Glimmer of hope for

new car sales

Nissan Qashqai, 2022, side

A GLIMMER of hope for new car sales came in November with the number of registrations growing for the fourth month running - up to 142,889 units.

That was the best total for November since 2019,with auto manufacturers continuing efforts to fulfil orders amid erratic global components supply.

However, registrations in the month were still 8.8 per cent below 2019 levels and, while further recovery is anticipated in 2023, global and domestic economic challenges mean that the market will remain below pre-pandemic levels.

According to the Society of Motor Manufacturers and Traders, registrations by large fleets energised the market, up 45.4 per cent compared with November last year.

Demand from private buyers also grew, albeit by a more modest 2.7 per cent.
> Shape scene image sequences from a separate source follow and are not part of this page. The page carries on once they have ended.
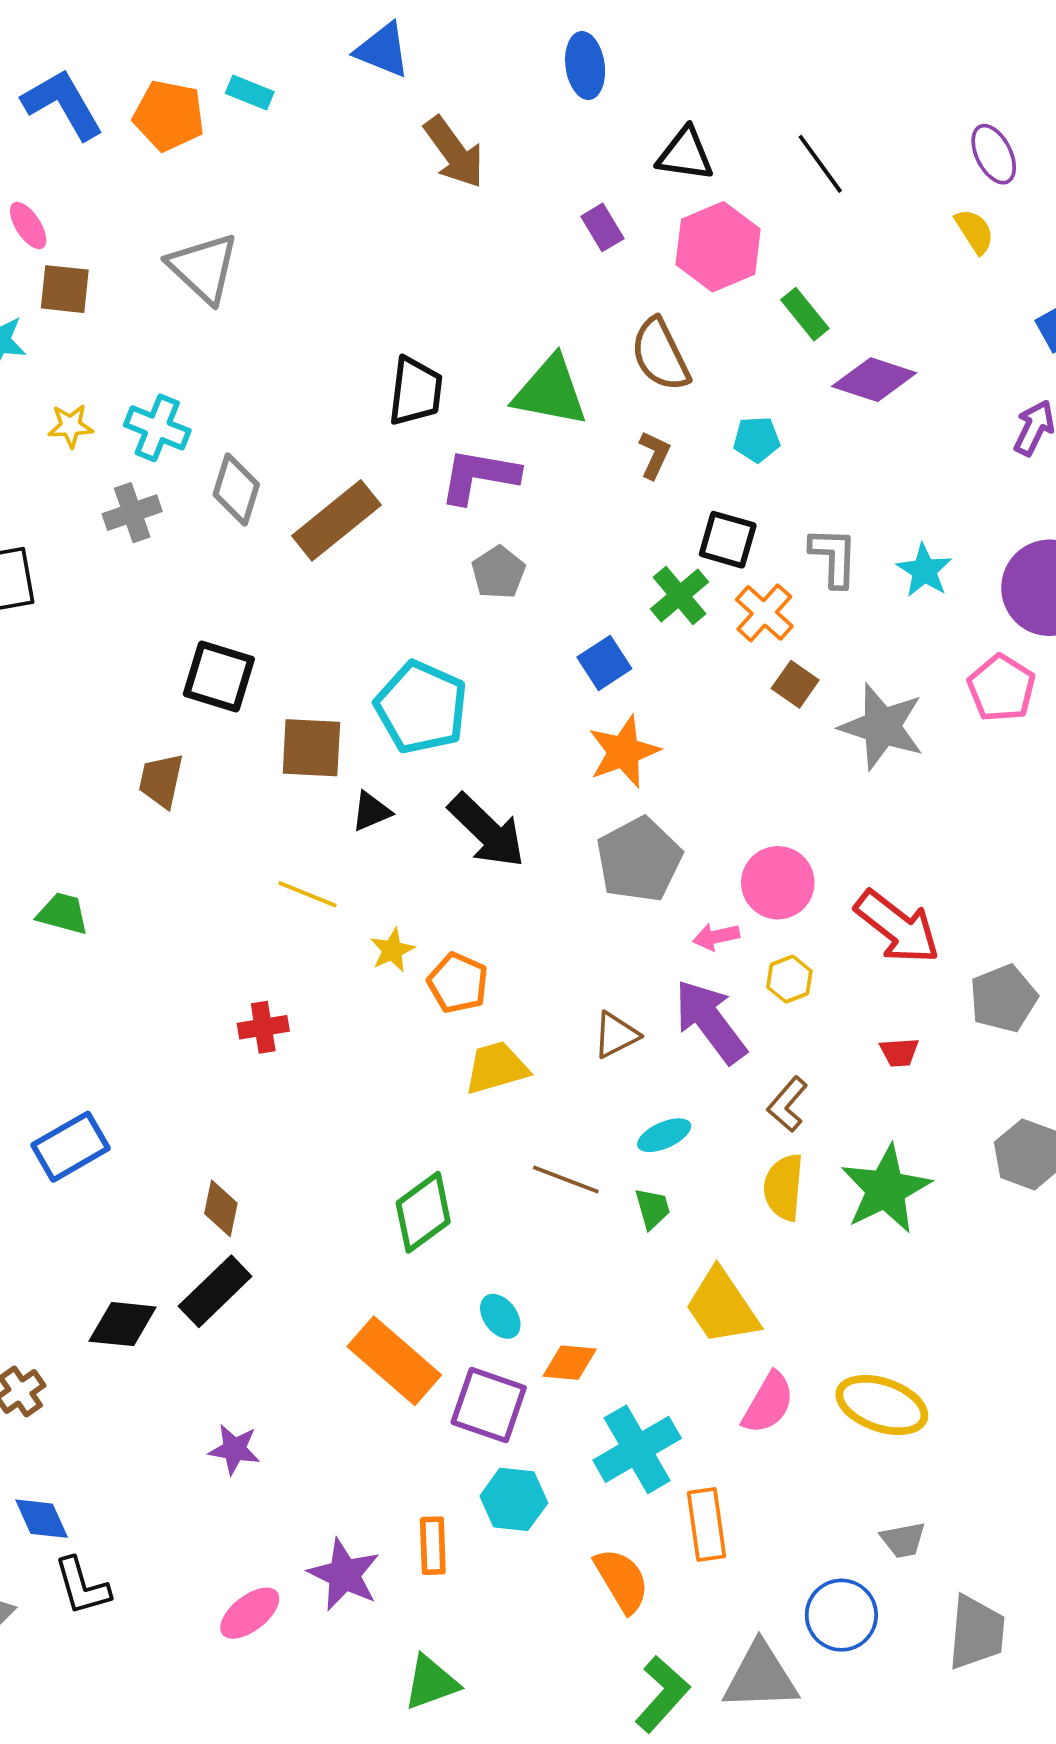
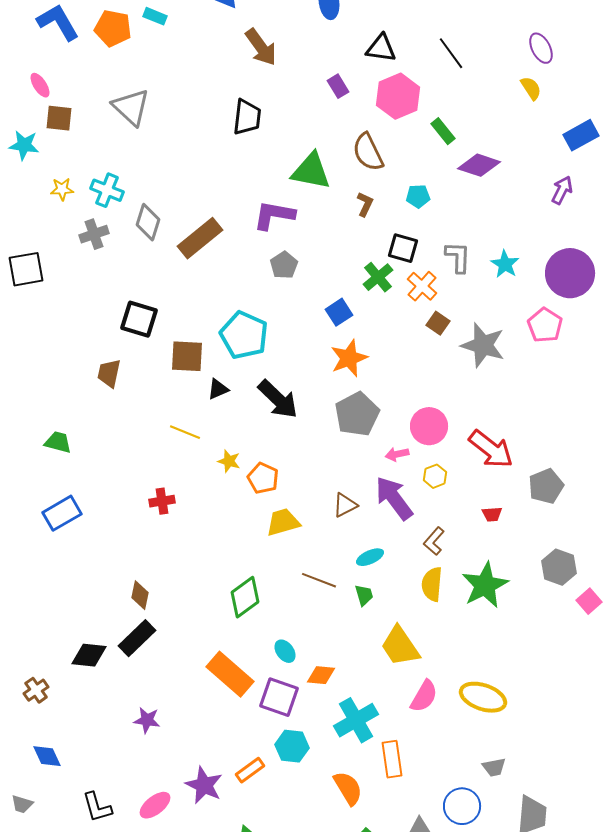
black trapezoid: (415, 391) -> (247, 117), moved
yellow star: (392, 950) -> (229, 461), turned -30
blue rectangle: (70, 1147) -> (62, 513), moved
orange rectangle: (433, 1546) -> (250, 770), turned 56
black L-shape: (82, 1586) -> (97, 807), moved

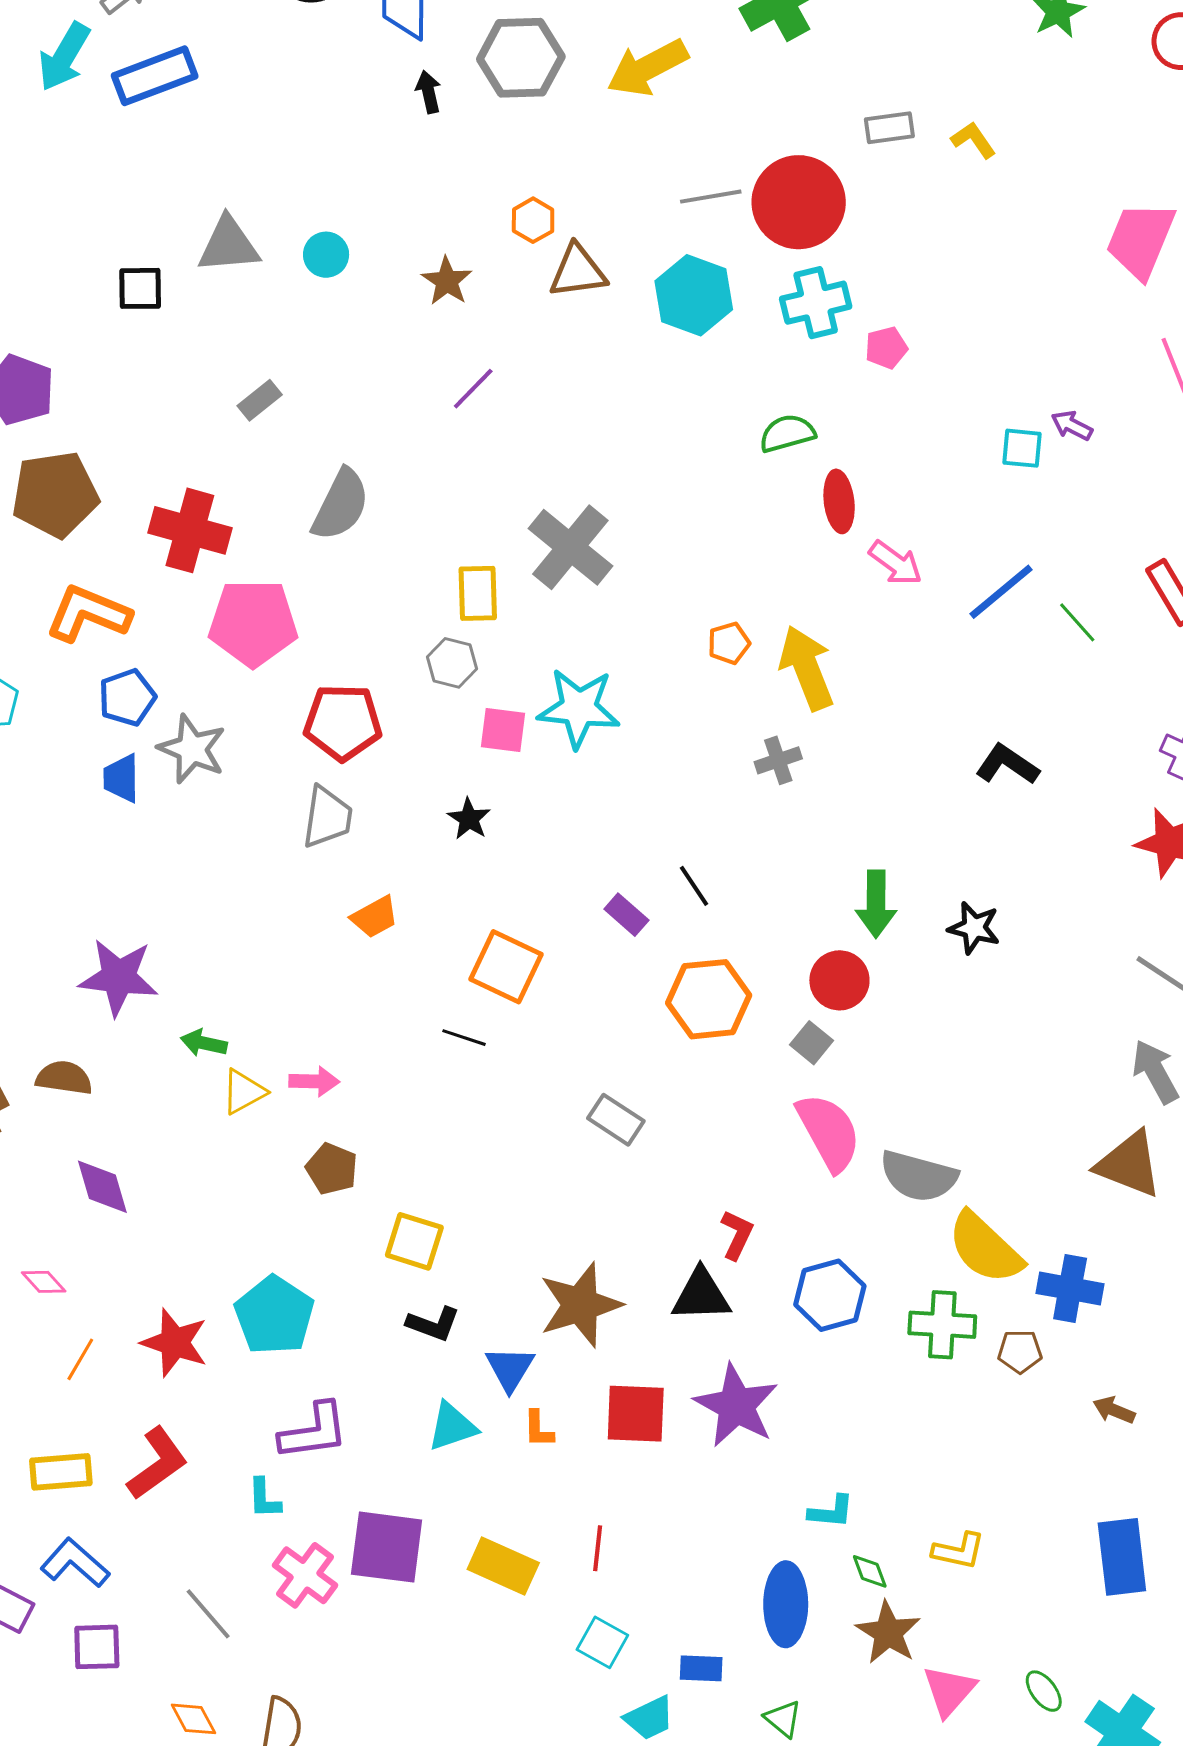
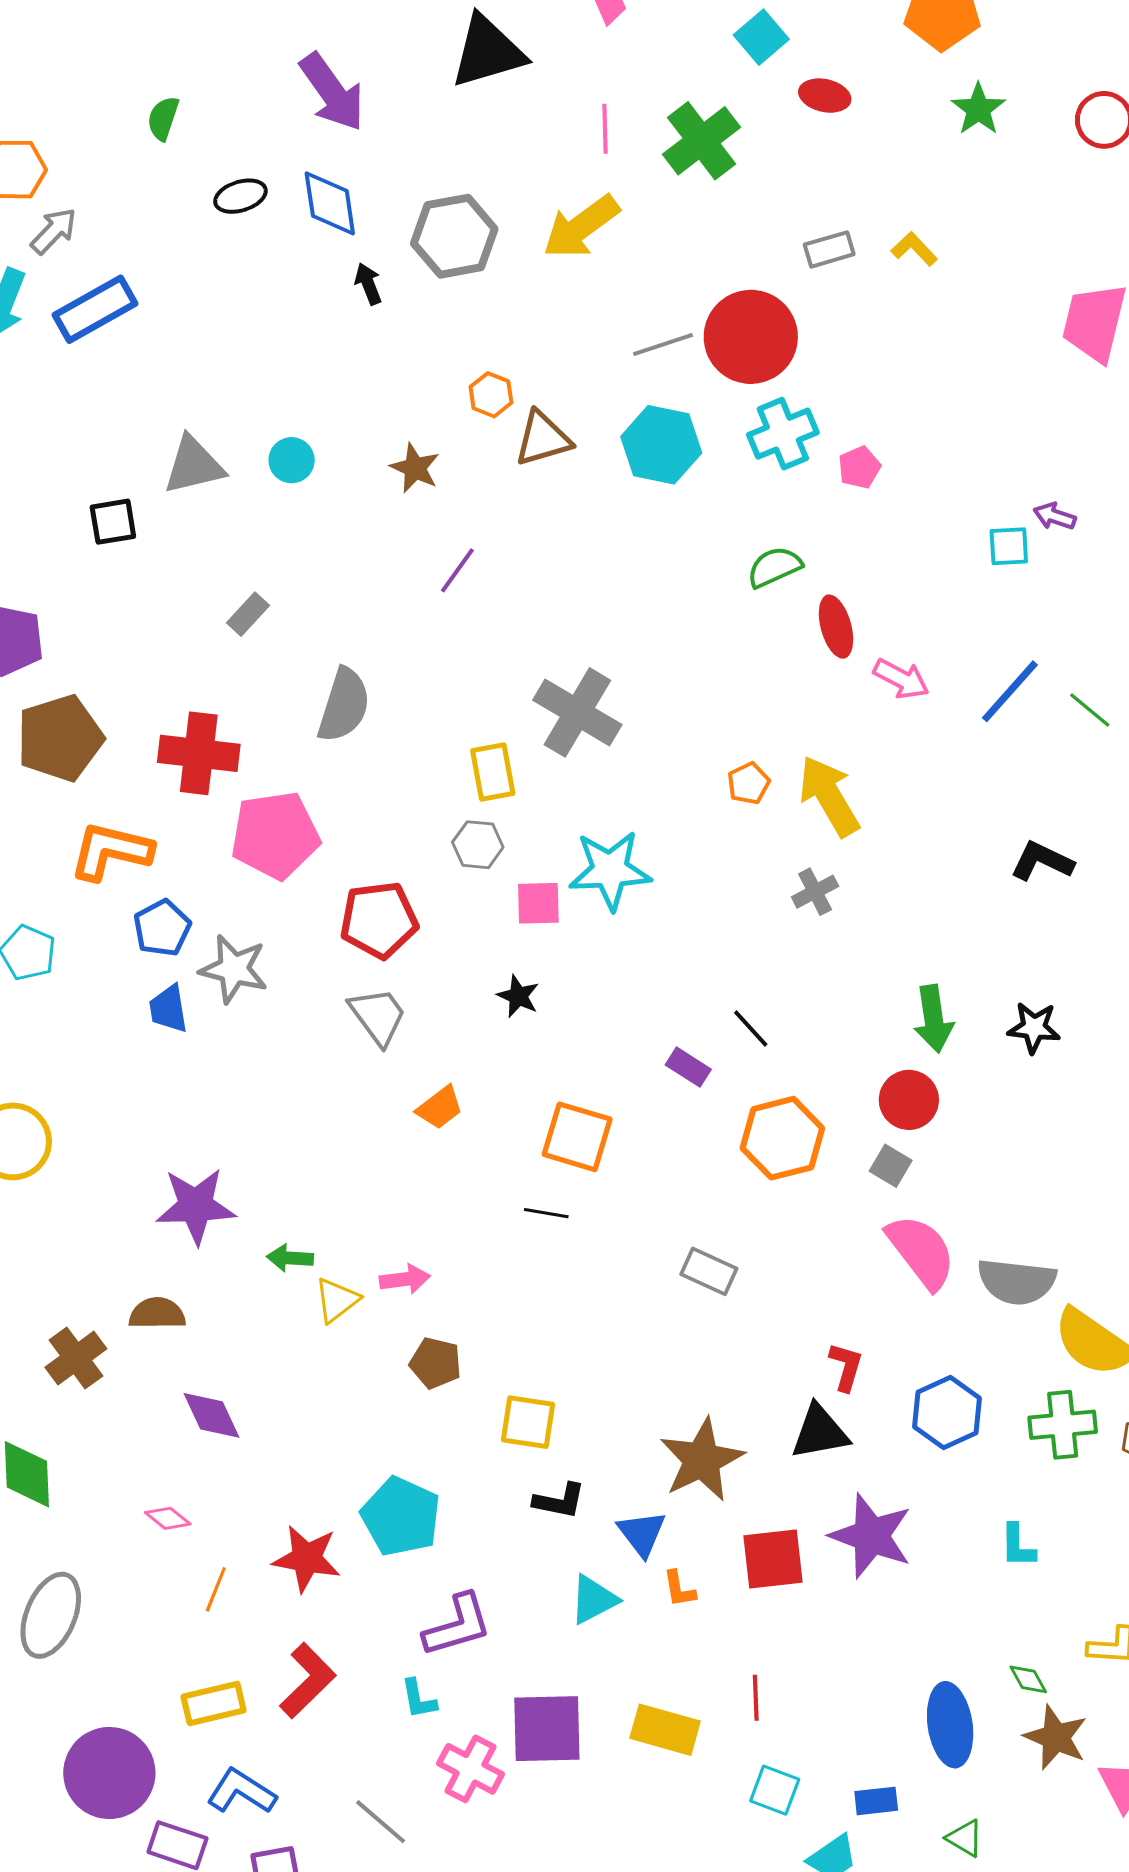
gray trapezoid: (327, 817) -> (378, 1016), turned -36
cyan L-shape: (831, 1512) -> (1018, 1546), moved, turned 93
Business registrations more than doubled, meanwhile, up 112.2 per cent, but remain a small fraction of the overall market.

Zero emission vehicle uptake continued to grow, with newly registered battery electric vehicles (BEVs) up 35.2 per cent to represent more than one in five new cars - the largest monthly share of BEVs this year.

Conversely, plug-in hybrid registrations fell by 5.7 per cent, making up 7.1 cent of the market.As a result, some 39,558 new plug-ins were registered,representing more than one in four new cars joining UK roads in November.

Hybrid electric vehicles, meanwhile, rose by 66.9 per cent to 11.2 per cent of the market, driven particularly by fleet operators looking for flexibility and emissions reductions.

As growth returns to the new car market, the car sector is poised to deliver an additional £8 billion for the UK economy in 2023, with an anticipated 15.4 per cent market growth.

The UK automotive industry is making rapid strides to deliver on its net zero targets, and further acceleration requires forward-thinking planning and collaboration from all stakeholders, said the SMMT.

Mike Hawes, SMMT chief executive, said: "Recovery for Britain's new car market is back within our grasp, energised by electrified vehicles and the sector's resilience in the face of supply and economic challenges.

"As the sector looks to ensure that growth is sustainable for the long term, urgent measures are required - not least a fair approach to driving EV adoption that recognises these vehicles remain more expensive, and measures to compel investment in a charging network that is built ahead of need. By doing so we can encourage consumer appetite across the country and accelerate the UK's journey to net zero."

The best selling car in November was the Nissan Qashqai with 5,636 sold followed by the Tesla Model Y at 4,229 and the MINI at 3,312.